Previous exhibition

Mariko Mori - Oneness

13/10/2007 27/01/2008

Location

ARoS

Price

Free with annual pass or after paid admission

About the exhibition

In autumn of 2007, ARoS had a unique opportunity to show an exhibition by the Japanese artist Mariko Mori.

With her high-tech and interactive art that combines Buddhist meditation with cyber-fantasies, Mariko Mori has gained worldwide recognition and popularity for her spiritual and spectacular works. The exhibition at ARoS was the first to show Mariko Mori in a large-scale exhibition in a Danish museum. In close collaboration with the artist, ARoS succeeded in bringing a number of Mariko Mori's main works to the country in an intense and innovative exhibition that took the form of a meditative journey through Past, Present and Future. The exhibition spanned several floors.

Mariko Mori's works combine spirituality, mass culture, design, science and high technology, bringing a Japanese cultural tradition with its concept of animated nature into a hypermodern context.

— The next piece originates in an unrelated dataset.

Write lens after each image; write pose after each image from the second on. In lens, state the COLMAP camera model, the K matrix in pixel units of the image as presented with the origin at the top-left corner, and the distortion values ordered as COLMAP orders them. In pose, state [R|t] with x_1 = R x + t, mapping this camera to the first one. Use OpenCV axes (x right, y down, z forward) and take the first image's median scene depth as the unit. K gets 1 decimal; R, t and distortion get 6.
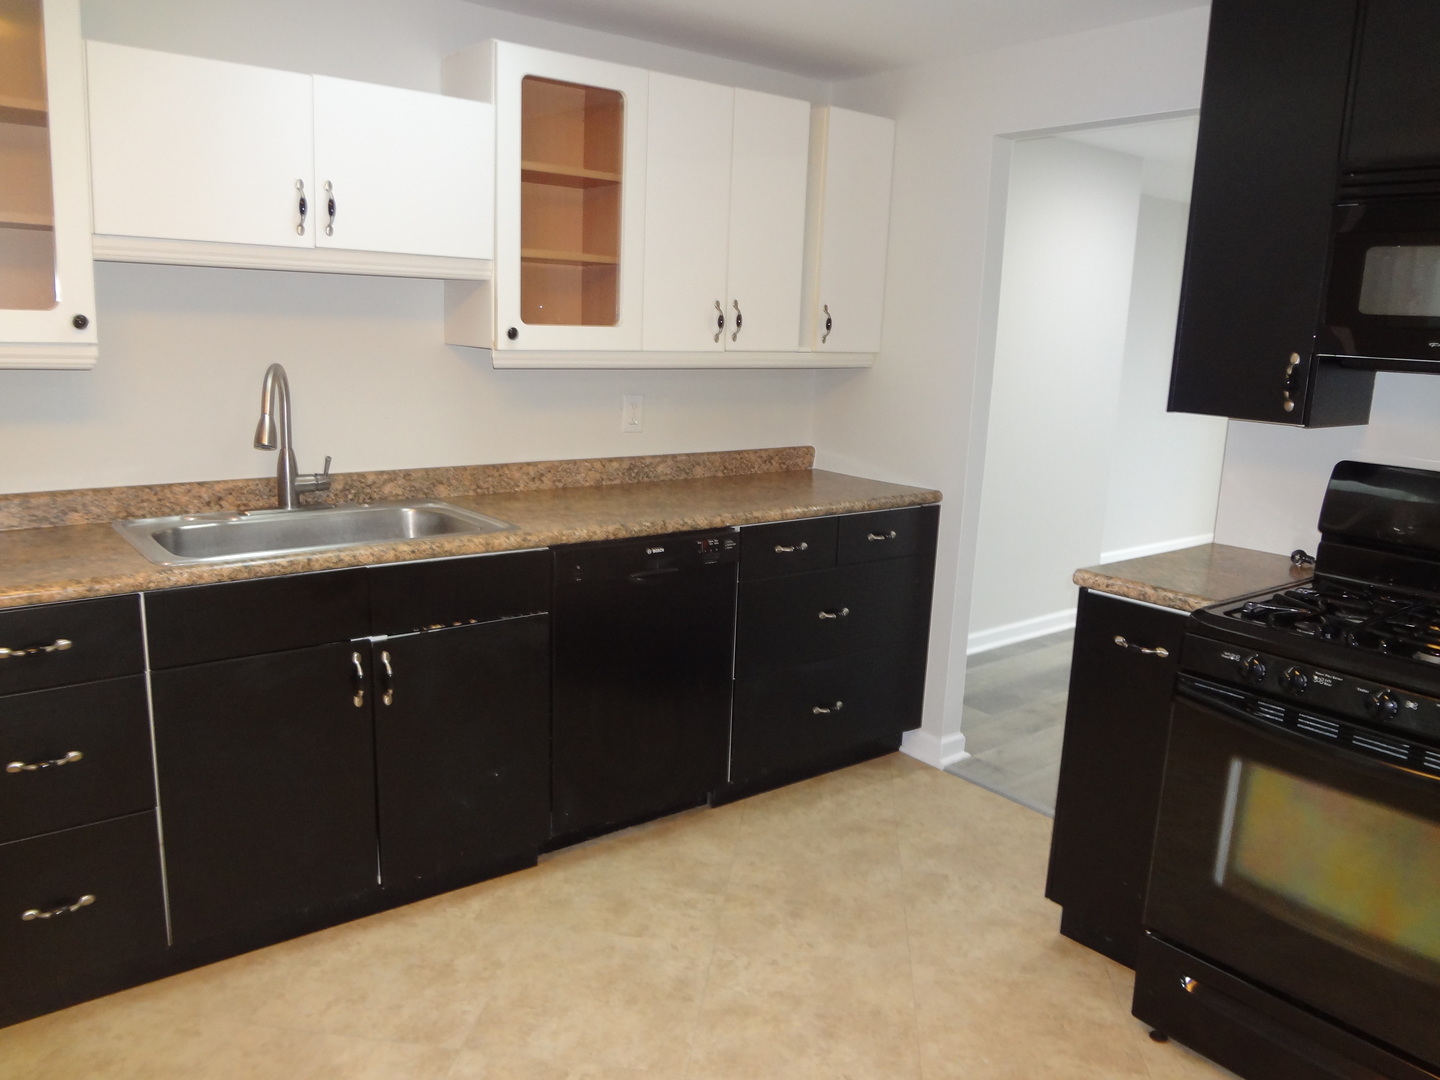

The centrepiece of the exhibition was Wave UFO from 2003: a large and tightly designed spaceship that combines computer graphics, sound, architectural engineering and technological brain research in a dynamic, interactive experience. Three people at a time had the opportunity to be sent into the spaceship.

Here, the connection between technology and spirituality was sharpened through the use of specially designed computer programmes and equipment that measured the three people's brain activity and converted these into images on the ceiling of the spaceship. If all three achieved the meditative calmness of the brain, they would be visually connected to each other.

The Buddhist tenet that all forms of life in the universe are interconnected found a powerful and contemporary expression here.

This transcendental attention to the connection between the material, spiritual and technological worlds was the backbone of the exhibition, which took the form of two tracks: a series of early photo panels and a three-dimensional film in which a number of Japanese and Buddhist symbols were set in a cyber-like future scenario; and a series of more recent, interactive sculptural works and spatial installations based on ancient ritual sites such as Stonehenge.

These high-tech stone formations are logged on supercomputers in Tokyo, and their appearance is therefore dependent on the tides or the movement of celestial bodies.

The exhibition was realised in close collaboration with the artist and the Groninger Museum in Groningen, the Netherlands. In connection with the exhibition, a book by Mariko Mori was published. The book can be purchased in the ARoS Shop.

About Mariko Mori

Mariko Mori was born in 1967 in Tokyo, Japan. From the late 80s, Mori studied design at Bunka Fashion College in Tokyo and worked as a model at the same time. In 1989 she moved to London and continued her studies at Chelsea College of Art and Design. When she moved to New York in 1992, she enrolled in the independent programme at the Whitney Museum of American Art. Since then, Mariko Mori has been based in New York and Tokyo.

In 1995, Mariko Mori made her international breakthrough with a series of large, manipulated photographs in which she staged herself in a kind of civilisation-critical modern pop universe. Throughout the 1990s, she had numerous exhibitions at MoMA, Chicago; Centre Georges Pompidou, Paris; Kunsthaus Bregenz, Austria; Rooseum, Malmö; Museum of Contemporary Art, Tokyo; Kunstmuseum Wolfsburg, Germany; Prada Foundation, Milan; and Dallas Museum of Art, USA.

She has participated several times in the Venice Biennale, most recently in 2005, where her Wave UFO was the centrepiece of the exhibition. Wave UFO was a result of the shift Mori made around 2000, working less with photography and video and more with sculpture. However, most of her works are also performance pieces, where Mori performs self-directed performances with her own clothing designs in close collaboration with Japanese composers.

Mariko Mori is represented in numerous public and private collections worldwide, including the Guggenheim, Centre Georges Pompidou and MoMA. She has published numerous books and exhibition catalogues.

Mariko Mori is represented by Jeffrey Deitch, New York, Albion, London, Galerie Emmanuel Perrotin, Paris and SCAI, Tokyo.